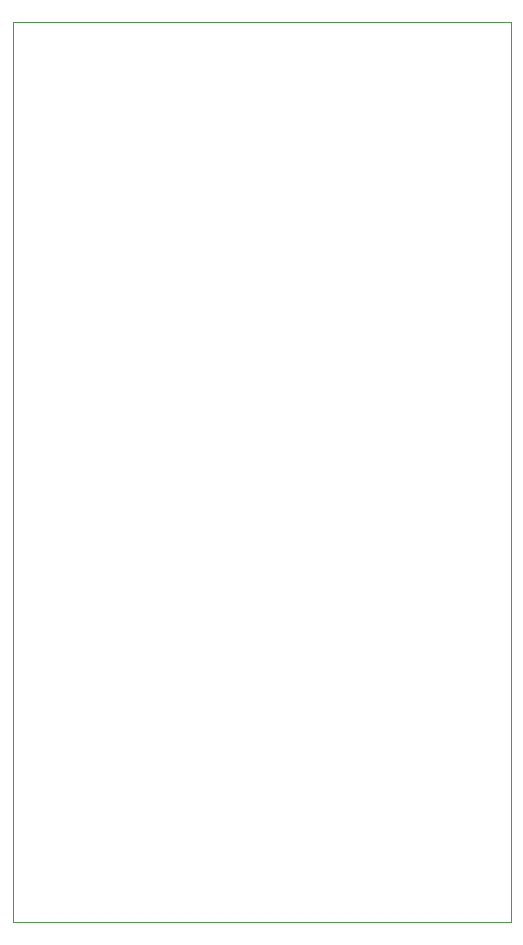
<source format=gm1>
G04 #@! TF.GenerationSoftware,KiCad,Pcbnew,(6.0.8)*
G04 #@! TF.CreationDate,2023-01-01T19:12:15-07:00*
G04 #@! TF.ProjectId,Havoc6295_2_0.kicad_pro,4861766f-6336-4323-9935-5f325f302e6b,rev?*
G04 #@! TF.SameCoordinates,Original*
G04 #@! TF.FileFunction,Profile,NP*
%FSLAX46Y46*%
G04 Gerber Fmt 4.6, Leading zero omitted, Abs format (unit mm)*
G04 Created by KiCad (PCBNEW (6.0.8)) date 2023-01-01 19:12:15*
%MOMM*%
%LPD*%
G01*
G04 APERTURE LIST*
G04 #@! TA.AperFunction,Profile*
%ADD10C,0.050000*%
G04 #@! TD*
G04 APERTURE END LIST*
D10*
X127419100Y-66903600D02*
X127419100Y-143103600D01*
X127419100Y-143103600D02*
X169583100Y-143103600D01*
X169583100Y-143103600D02*
X169583100Y-66903600D01*
X169583100Y-66903600D02*
X127419100Y-66903600D01*
M02*

</source>
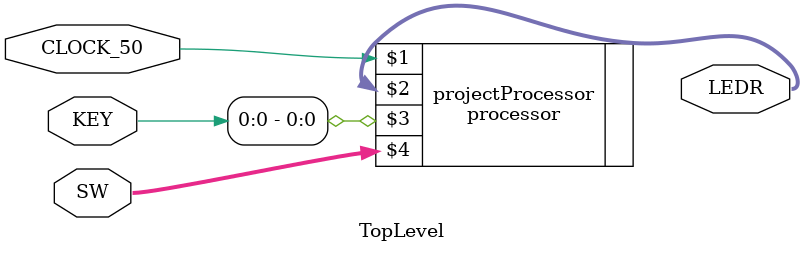
<source format=v>
module TopLevel(LEDR, SW, KEY, CLOCK_50);
	output reg [9:0] LEDR;
	input wire [9:0] SW;
	input wire [2:0] KEY;
	input wire CLOCK_50;
	
	processor projectProcessor(CLOCK_50, LEDR[9:0], KEY[0], SW[9:0]); 
endmodule

</source>
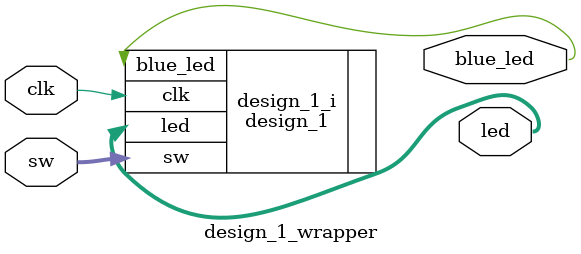
<source format=v>
`timescale 1 ps / 1 ps

module design_1_wrapper
   (sw,
    led,
    blue_led,
    clk);
  input [7:0]sw;
  output [7:0]led;
  output blue_led;
  input clk;

  wire [7:0]sw;
  wire [7:0]led;
  wire blue_led;
  wire clk;

  design_1 design_1_i
       (.sw(sw),
        .led(led),
        .blue_led(blue_led),
        .clk(clk));
endmodule

</source>
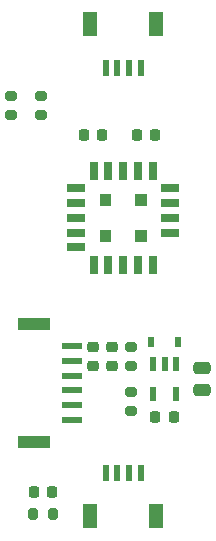
<source format=gtp>
%TF.GenerationSoftware,KiCad,Pcbnew,7.0.6*%
%TF.CreationDate,2024-01-20T21:08:05-07:00*%
%TF.ProjectId,SparkFun_AirQuality_Combo,53706172-6b46-4756-9e5f-416972517561,rev?*%
%TF.SameCoordinates,Original*%
%TF.FileFunction,Paste,Top*%
%TF.FilePolarity,Positive*%
%FSLAX46Y46*%
G04 Gerber Fmt 4.6, Leading zero omitted, Abs format (unit mm)*
G04 Created by KiCad (PCBNEW 7.0.6) date 2024-01-20 21:08:05*
%MOMM*%
%LPD*%
G01*
G04 APERTURE LIST*
G04 Aperture macros list*
%AMRoundRect*
0 Rectangle with rounded corners*
0 $1 Rounding radius*
0 $2 $3 $4 $5 $6 $7 $8 $9 X,Y pos of 4 corners*
0 Add a 4 corners polygon primitive as box body*
4,1,4,$2,$3,$4,$5,$6,$7,$8,$9,$2,$3,0*
0 Add four circle primitives for the rounded corners*
1,1,$1+$1,$2,$3*
1,1,$1+$1,$4,$5*
1,1,$1+$1,$6,$7*
1,1,$1+$1,$8,$9*
0 Add four rect primitives between the rounded corners*
20,1,$1+$1,$2,$3,$4,$5,0*
20,1,$1+$1,$4,$5,$6,$7,0*
20,1,$1+$1,$6,$7,$8,$9,0*
20,1,$1+$1,$8,$9,$2,$3,0*%
G04 Aperture macros list end*
%ADD10R,0.630000X0.830000*%
%ADD11R,1.700000X0.600000*%
%ADD12R,2.700000X1.000000*%
%ADD13R,0.550000X1.200000*%
%ADD14RoundRect,0.225000X-0.225000X-0.250000X0.225000X-0.250000X0.225000X0.250000X-0.225000X0.250000X0*%
%ADD15RoundRect,0.218750X-0.218750X-0.256250X0.218750X-0.256250X0.218750X0.256250X-0.218750X0.256250X0*%
%ADD16RoundRect,0.250000X0.475000X-0.250000X0.475000X0.250000X-0.475000X0.250000X-0.475000X-0.250000X0*%
%ADD17R,0.600000X1.350000*%
%ADD18R,1.200000X2.000000*%
%ADD19RoundRect,0.200000X0.275000X-0.200000X0.275000X0.200000X-0.275000X0.200000X-0.275000X-0.200000X0*%
%ADD20RoundRect,0.225000X-0.250000X0.225000X-0.250000X-0.225000X0.250000X-0.225000X0.250000X0.225000X0*%
%ADD21RoundRect,0.200000X-0.275000X0.200000X-0.275000X-0.200000X0.275000X-0.200000X0.275000X0.200000X0*%
%ADD22RoundRect,0.200000X-0.200000X-0.275000X0.200000X-0.275000X0.200000X0.275000X-0.200000X0.275000X0*%
%ADD23R,1.500000X0.800000*%
%ADD24R,0.800000X1.500000*%
%ADD25RoundRect,0.225000X0.225000X0.250000X-0.225000X0.250000X-0.225000X-0.250000X0.225000X-0.250000X0*%
G04 APERTURE END LIST*
%TO.C,U3*%
G36*
X75660000Y24670000D02*
G01*
X74660000Y24670000D01*
X74660000Y25670000D01*
X75660000Y25670000D01*
X75660000Y24670000D01*
G37*
G36*
X75660000Y27670000D02*
G01*
X74660000Y27670000D01*
X74660000Y28670000D01*
X75660000Y28670000D01*
X75660000Y27670000D01*
G37*
G36*
X72660000Y24670000D02*
G01*
X71660000Y24670000D01*
X71660000Y25670000D01*
X72660000Y25670000D01*
X72660000Y24670000D01*
G37*
G36*
X72660000Y27670000D02*
G01*
X71660000Y27670000D01*
X71660000Y28670000D01*
X72660000Y28670000D01*
X72660000Y27670000D01*
G37*
%TD*%
D10*
%TO.C,D2*%
X78302500Y16192500D03*
X76002500Y16192500D03*
%TD*%
D11*
%TO.C,U1*%
X69340000Y15825000D03*
X69340000Y14575000D03*
X69340000Y13325000D03*
X69340000Y12075000D03*
X69340000Y10825000D03*
X69340000Y9575000D03*
D12*
X66140000Y7725000D03*
X66140000Y17675000D03*
%TD*%
D13*
%TO.C,U5*%
X78102500Y14317600D03*
X77152500Y14317600D03*
X76202500Y14317600D03*
X76202500Y11717400D03*
X78102500Y11717400D03*
%TD*%
D14*
%TO.C,C4*%
X74790000Y33655000D03*
X76340000Y33655000D03*
%TD*%
D15*
%TO.C,D1*%
X66090700Y3492500D03*
X67665700Y3492500D03*
%TD*%
D16*
%TO.C,L2*%
X80327500Y12067500D03*
X80327500Y13967500D03*
%TD*%
D17*
%TO.C,J1*%
X72160000Y5080000D03*
X73160000Y5080000D03*
X74160000Y5080000D03*
X75160000Y5080000D03*
D18*
X76460000Y1405000D03*
X70860000Y1405000D03*
%TD*%
D17*
%TO.C,J2*%
X75160000Y39370000D03*
X74160000Y39370000D03*
X73160000Y39370000D03*
X72160000Y39370000D03*
D18*
X70860000Y43045000D03*
X76460000Y43045000D03*
%TD*%
D19*
%TO.C,R2*%
X64135000Y35370000D03*
X64135000Y37020000D03*
%TD*%
D20*
%TO.C,C9*%
X72707500Y15697500D03*
X72707500Y14147500D03*
%TD*%
D21*
%TO.C,R6*%
X74295000Y11937500D03*
X74295000Y10287500D03*
%TD*%
D22*
%TO.C,R3*%
X66053200Y1587500D03*
X67703200Y1587500D03*
%TD*%
D23*
%TO.C,U3*%
X77660000Y25420000D03*
X77660000Y26670000D03*
X77660000Y27920000D03*
X77660000Y29170000D03*
D24*
X76160000Y30670000D03*
X74910000Y30670000D03*
X73660000Y30670000D03*
X72410000Y30670000D03*
X71160000Y30670000D03*
D23*
X69660000Y29170000D03*
X69660000Y27920000D03*
X69660000Y26670000D03*
X69660000Y25420000D03*
X69660000Y24170000D03*
D24*
X71160000Y22670000D03*
X72410000Y22670000D03*
X73660000Y22670000D03*
X74910000Y22670000D03*
X76160000Y22670000D03*
%TD*%
D19*
%TO.C,R1*%
X66675000Y35370000D03*
X66675000Y37020000D03*
%TD*%
D25*
%TO.C,C3*%
X71895000Y33655000D03*
X70345000Y33655000D03*
%TD*%
D21*
%TO.C,R5*%
X74295000Y15747500D03*
X74295000Y14097500D03*
%TD*%
D20*
%TO.C,C5*%
X71120000Y15697500D03*
X71120000Y14147500D03*
%TD*%
D25*
%TO.C,C7*%
X77927500Y9842500D03*
X76377500Y9842500D03*
%TD*%
M02*

</source>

______________________________

Provide the count of lines above containing "macros", without any added words.

2